Start of Document section
Newman first sought to disqualify Highland counsel for conflict of interest. However, the superior court denied the motion, and the Supreme Court upheld the lower court’s ruling that while an attorney-client relationship existed during representation at the deposition, Highland counsel was not allowed to represent “non-employee witness[es] in the future.”

Newman then sought discovery of the communications between the former coaches and Highland’s counsel. Highland moved for a protective order asserting the communications should be shielded under the attorney-client privilege.

The issue here is “whether post-employment communications between former employees and corporate counsel should be treated the same as communications with current employees for purposes of applying the corporate attorney-client privilege.”

The pinnacle U.S. Supreme Court case regarding corporate attorney-client privilege is Upjohn Co. v. United States, 449 U.S. 383, 101 S. Ct. 677, 66 L. Ed. 2d 584 (1981). Upjohn provided a flexible framework for defining who the “client” is in regards to determining corporate attorney-client privilege, which may sometimes include non-managerial employees. However, the Court in Upjohn expressly declined to answer the question of whether the privilege extended to former employees.

Understanding the reason the attorney-client privilege exists is critical. As stated in Upjohn, certain communications between a client and their attorney is privileged “to encourage full and frank communication between attorneys and their clients and thereby promote broader public interests in the observance of law and administration justice.” Important to note, only certain communications may qualify for privilege, those communications made: (1) in confidence and (2) in the context of an attorney-client relationship.
End of Document section
Start of Data section
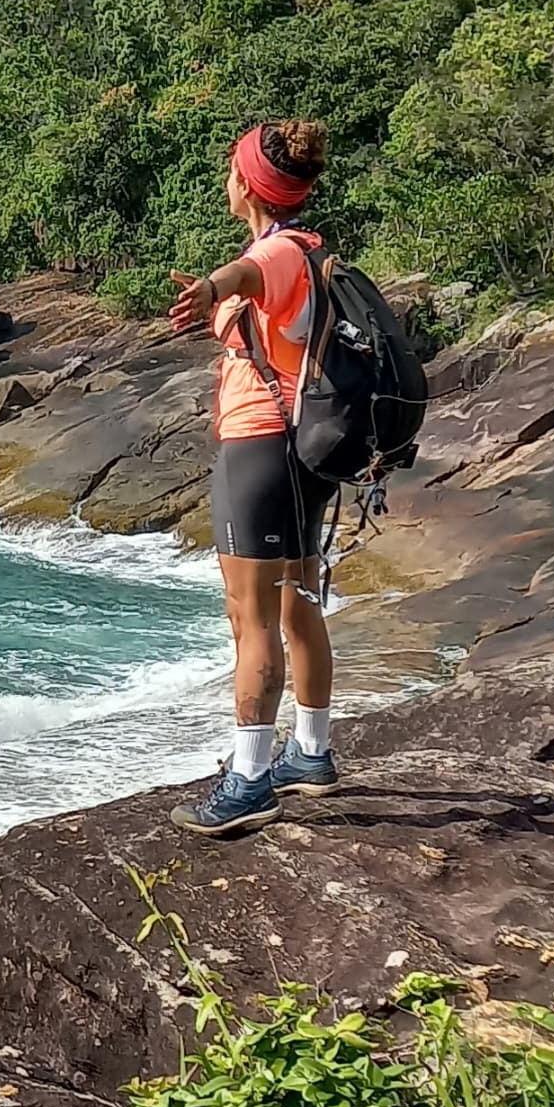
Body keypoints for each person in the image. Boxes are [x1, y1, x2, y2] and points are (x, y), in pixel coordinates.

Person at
End of Data section
Say whether each statement agrees with the text on corporate attorney-client privilege above. For each, answer yes or no and quote the words that decide it.
(a) The superior court granted Newman's motion to disqualify Highland counsel.
(b) Upjohn left open whether the privilege covers former employees.
(c) Every communication between a client and an attorney qualifies for privilege.

The answer
(a) No: "the superior court denied the motion"
(b) Yes: "the Court in Upjohn expressly declined to answer the question of whether the privilege extended to former employees"
(c) No: "only certain communications may qualify for privilege"